Turner’s detailed account of German industrialists’ role in the rise of Nazism, “German Big Business and the Rise of Hitler,” drew a more nuanced picture of the complicated relations between two mutually mistrustful forces. Challenging conventional wisdom, Turner concluded that “big business” on the whole was not a major contributor to the ascent to power of the Nazi party.

In 1998, faced with a class action lawsuit from Holocaust survivors, General Motors hired Turner to investigate whether the company or its German subsidiary Opel aided the Nazis during World War II, as was alleged.
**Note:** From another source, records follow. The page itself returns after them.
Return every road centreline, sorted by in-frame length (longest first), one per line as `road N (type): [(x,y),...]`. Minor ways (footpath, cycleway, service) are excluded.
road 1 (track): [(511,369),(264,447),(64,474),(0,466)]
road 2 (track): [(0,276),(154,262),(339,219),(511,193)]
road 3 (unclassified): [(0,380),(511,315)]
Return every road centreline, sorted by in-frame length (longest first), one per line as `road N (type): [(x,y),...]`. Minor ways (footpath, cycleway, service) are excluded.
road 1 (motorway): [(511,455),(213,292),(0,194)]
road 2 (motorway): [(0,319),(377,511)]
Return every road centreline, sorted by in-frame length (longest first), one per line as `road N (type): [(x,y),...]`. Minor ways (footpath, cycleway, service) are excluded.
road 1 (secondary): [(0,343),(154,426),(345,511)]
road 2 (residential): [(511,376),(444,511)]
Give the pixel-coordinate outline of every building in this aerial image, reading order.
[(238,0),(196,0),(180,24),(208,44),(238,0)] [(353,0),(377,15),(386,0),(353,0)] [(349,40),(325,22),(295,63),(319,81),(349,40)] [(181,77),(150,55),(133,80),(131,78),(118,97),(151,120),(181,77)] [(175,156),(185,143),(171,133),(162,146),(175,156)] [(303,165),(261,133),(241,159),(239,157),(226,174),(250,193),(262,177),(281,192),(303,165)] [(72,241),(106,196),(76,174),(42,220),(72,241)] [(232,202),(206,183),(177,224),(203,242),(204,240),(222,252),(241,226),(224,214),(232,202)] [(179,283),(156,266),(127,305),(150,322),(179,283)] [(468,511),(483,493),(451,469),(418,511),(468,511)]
Turner assembled a research team to scour the historical archives for relevant material, which he then used as the basis for his “General Motors and the Nazis: The Struggle for Control of Opel, Europe’s Biggest Carmaker,” published by Yale University Press in 2005.

Turner received numerous awards including a Stimson Fellowship to Germany; fellowships from the Guggenheim, Fulbright and Rockefeller foundations; an honorary degree from his alma mater; and the Commander’s Cross of the Order of Merit of the Federal Republic of Germany.

A former student, Peter Hayes of Northwestern University, notes that Turner’s work as an historian “changed how people thought about fundamental interpretive issues.” He adds, “It was always a pleasure to read his work; he was a remarkable mentor and a truly fine citizen of his university.”

Turner is survived by his wife of 50 years, Jane; his sons Bradley of Baltimore, Maryland, and Matthew of New York City, New York; his daughter Sarah Ryan of Watertown, Massachussetts; and six grandchildren.